Not everyone thinks so. Famed skeptic Joe Nickells says that the occurences can be explained. At his website http://www.centerforinquiry.net/, he writes:
"Such reports may be unexplained, but they are hardly unexplainable. Workmen may mislay tools, or fellow workers may play pranks on them; guests can hear noises from other floors; and smoke may be imagined or simply come from someone's cigarette. Some ghostly experiences in hotels—including vivid apparitions—may stem from a guest's "waking dream," a state that occurs in the interface between wakefulness and sleep. (See my "Haunted Inns," Skeptical Inquirer , September/October 2000.)
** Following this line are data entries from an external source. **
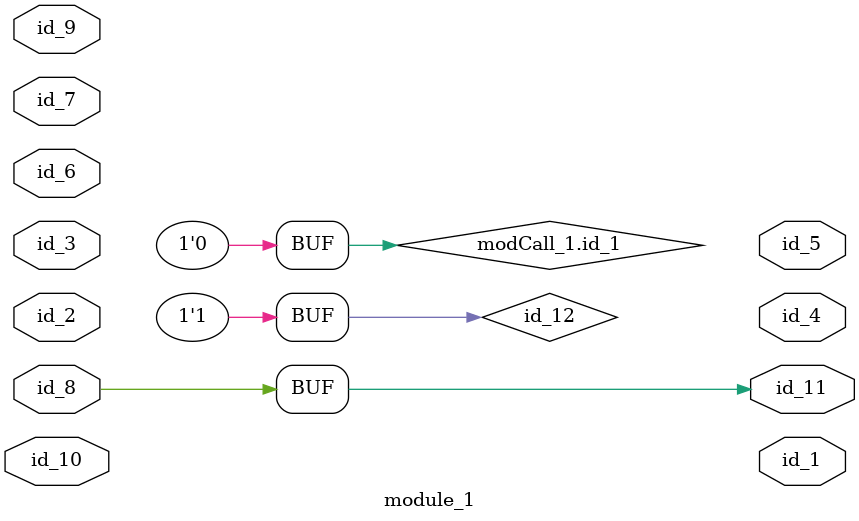
<source format=v>
module module_0 ();
  assign id_1 = "";
endmodule
module module_1 (
    id_1,
    id_2,
    id_3,
    id_4,
    id_5,
    id_6,
    id_7,
    id_8,
    id_9,
    id_10,
    id_11
);
  output wire id_11;
  inout wire id_10;
  input wire id_9;
  input wire id_8;
  input wire id_7;
  inout wire id_6;
  output wire id_5;
  output wire id_4;
  inout wire id_3;
  inout wire id_2;
  output wire id_1;
  wor  id_12 = 1;
  wire id_13;
  assign id_11 = id_8;
  module_0 modCall_1 ();
  assign modCall_1.id_1 = "";
endmodule

</source>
At the Ellis, as at many other allegedly haunted buildings, people outside sometimes imagine they can see ghostly faces in the windows (William N. Bender, Haunted Atlanta and Beyond , 2008, 131-134). When these are not actual faces—of guests or housekeepers—they may be nothing more than simulacra: These are the result of one's ability to perceive images in random patterns (such as the play of light and shadow upon a window), like seeing pictures in clouds. I did some experimenting with my camera at the hotel and produced the "faces" shown in one window here.
The manager of the Ellis, Peter Minervini, very kindly took a few minutes to sit and talk with CFI Libraries director Timothy Binga and me when we lunched at the hotel on September 4, 2010. He said he had worked there about a year and had no ghost experiences. The only thing he mentioned was an odd odor, occasionally perceived in one room, that he did not attribute to anything otherworldly. He said he was himself a skeptic regarding ghosts. The year before, I was startled when a young woman with a tour company told me there were so few credible ghost accounts in Atlanta that they were changing the name of their "Ghosts and Legends Tour." Will wonders never cease!"

There is a book about the Winecoff fire. You can visit the companion website at http://www.winecoff.org/.  The book, The Winecoff Fire: The Untold Story of America's Deadliest Hotel Fire, published by Longstreet Press, is an excellent source on the history and happenings associated with this dark moment in Atlanta history. 

So is the hotel haunted?  Who knows?  One thing is for certain.  The Winecoff is certainly no exception to the "tragedy spawns ghost stories" rule.